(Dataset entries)
|---|
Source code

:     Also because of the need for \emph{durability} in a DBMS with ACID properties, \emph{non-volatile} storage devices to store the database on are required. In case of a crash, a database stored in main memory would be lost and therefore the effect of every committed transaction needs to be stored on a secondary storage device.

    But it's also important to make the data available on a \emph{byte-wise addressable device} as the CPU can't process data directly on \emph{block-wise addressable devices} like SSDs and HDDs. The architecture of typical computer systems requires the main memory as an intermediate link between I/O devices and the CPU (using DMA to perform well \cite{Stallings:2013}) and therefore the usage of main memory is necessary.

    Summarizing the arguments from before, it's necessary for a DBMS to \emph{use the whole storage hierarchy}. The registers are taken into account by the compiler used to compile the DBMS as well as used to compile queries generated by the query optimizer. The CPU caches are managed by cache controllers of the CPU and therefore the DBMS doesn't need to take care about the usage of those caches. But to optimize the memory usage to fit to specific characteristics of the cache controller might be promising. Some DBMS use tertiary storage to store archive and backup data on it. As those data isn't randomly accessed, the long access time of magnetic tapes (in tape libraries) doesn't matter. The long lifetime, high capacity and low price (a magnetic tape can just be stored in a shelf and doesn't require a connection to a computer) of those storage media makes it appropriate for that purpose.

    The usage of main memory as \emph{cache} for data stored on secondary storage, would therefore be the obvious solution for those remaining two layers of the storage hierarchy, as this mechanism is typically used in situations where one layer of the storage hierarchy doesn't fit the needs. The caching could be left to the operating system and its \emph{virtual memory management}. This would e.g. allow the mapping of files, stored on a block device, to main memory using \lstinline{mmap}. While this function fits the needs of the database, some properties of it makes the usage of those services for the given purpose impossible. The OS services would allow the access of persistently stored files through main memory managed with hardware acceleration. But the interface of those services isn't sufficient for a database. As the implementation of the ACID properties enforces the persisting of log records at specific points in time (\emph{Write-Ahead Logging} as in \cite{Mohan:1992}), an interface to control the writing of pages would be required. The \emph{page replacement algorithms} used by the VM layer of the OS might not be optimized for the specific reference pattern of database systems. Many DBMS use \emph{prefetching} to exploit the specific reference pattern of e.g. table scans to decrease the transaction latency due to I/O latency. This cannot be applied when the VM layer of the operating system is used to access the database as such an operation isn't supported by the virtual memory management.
|---|
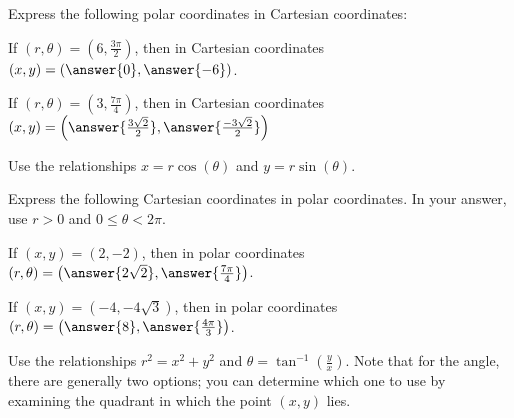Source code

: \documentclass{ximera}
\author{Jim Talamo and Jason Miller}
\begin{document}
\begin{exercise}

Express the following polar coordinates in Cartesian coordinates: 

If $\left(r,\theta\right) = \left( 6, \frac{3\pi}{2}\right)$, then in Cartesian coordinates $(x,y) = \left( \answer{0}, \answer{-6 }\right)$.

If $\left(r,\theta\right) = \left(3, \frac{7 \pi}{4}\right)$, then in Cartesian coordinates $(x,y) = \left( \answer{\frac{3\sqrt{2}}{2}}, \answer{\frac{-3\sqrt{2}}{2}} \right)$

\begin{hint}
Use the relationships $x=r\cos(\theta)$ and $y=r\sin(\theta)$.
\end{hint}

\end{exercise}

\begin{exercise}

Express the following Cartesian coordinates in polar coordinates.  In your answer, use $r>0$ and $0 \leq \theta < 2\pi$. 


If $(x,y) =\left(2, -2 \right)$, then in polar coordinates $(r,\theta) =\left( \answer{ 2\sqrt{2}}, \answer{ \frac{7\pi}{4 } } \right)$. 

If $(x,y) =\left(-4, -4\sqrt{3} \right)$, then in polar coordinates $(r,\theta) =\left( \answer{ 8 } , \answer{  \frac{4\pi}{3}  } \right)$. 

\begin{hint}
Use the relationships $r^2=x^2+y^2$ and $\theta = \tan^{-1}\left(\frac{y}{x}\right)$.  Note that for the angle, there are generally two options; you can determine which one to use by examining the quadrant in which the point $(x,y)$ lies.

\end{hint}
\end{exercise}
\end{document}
|---|
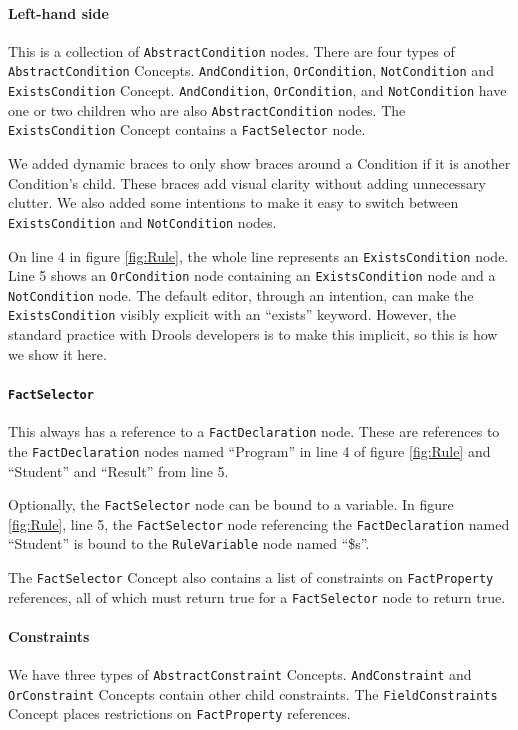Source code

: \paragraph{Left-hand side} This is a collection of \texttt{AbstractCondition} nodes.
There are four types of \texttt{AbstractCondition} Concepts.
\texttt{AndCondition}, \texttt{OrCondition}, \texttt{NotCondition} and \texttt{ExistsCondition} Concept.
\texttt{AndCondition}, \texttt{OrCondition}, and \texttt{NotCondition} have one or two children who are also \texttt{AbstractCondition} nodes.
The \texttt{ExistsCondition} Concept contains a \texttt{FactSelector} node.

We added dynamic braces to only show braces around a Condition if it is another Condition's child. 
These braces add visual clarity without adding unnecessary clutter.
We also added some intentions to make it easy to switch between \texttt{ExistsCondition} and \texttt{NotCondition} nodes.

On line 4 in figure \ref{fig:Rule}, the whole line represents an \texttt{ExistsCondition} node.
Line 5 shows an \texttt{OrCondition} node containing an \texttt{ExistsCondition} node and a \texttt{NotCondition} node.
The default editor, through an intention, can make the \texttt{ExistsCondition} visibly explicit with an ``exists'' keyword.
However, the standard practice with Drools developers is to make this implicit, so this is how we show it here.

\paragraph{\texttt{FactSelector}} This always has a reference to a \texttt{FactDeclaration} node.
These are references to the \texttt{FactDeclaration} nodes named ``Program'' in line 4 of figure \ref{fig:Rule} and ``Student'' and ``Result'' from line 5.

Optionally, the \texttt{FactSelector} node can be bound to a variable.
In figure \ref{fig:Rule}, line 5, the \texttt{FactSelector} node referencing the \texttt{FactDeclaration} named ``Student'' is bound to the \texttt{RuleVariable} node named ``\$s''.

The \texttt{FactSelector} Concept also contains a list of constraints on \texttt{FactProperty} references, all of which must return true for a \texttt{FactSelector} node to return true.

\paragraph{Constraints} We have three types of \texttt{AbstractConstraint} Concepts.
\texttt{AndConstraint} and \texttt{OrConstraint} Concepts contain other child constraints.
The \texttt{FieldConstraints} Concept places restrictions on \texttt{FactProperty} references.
|---|
_EXERCISE OBJECTIVE_. Above are the entries. Copy exactly the part that opens with the line containing "We also added" and closes with the line containing "line 5, the", and no more.

_RESPONSE TO THIS TASK_.
We also added some intentions to make it easy to switch between \texttt{ExistsCondition} and \texttt{NotCondition} nodes.

On line 4 in figure \ref{fig:Rule}, the whole line represents an \texttt{ExistsCondition} node.
Line 5 shows an \texttt{OrCondition} node containing an \texttt{ExistsCondition} node and a \texttt{NotCondition} node.
The default editor, through an intention, can make the \texttt{ExistsCondition} visibly explicit with an ``exists'' keyword.
However, the standard practice with Drools developers is to make this implicit, so this is how we show it here.

\paragraph{\texttt{FactSelector}} This always has a reference to a \texttt{FactDeclaration} node.
These are references to the \texttt{FactDeclaration} nodes named ``Program'' in line 4 of figure \ref{fig:Rule} and ``Student'' and ``Result'' from line 5.

Optionally, the \texttt{FactSelector} node can be bound to a variable.
In figure \ref{fig:Rule}, line 5, the \texttt{FactSelector} node referencing the \texttt{FactDeclaration} named ``Student'' is bound to the \texttt{RuleVariable} node named ``\$s''.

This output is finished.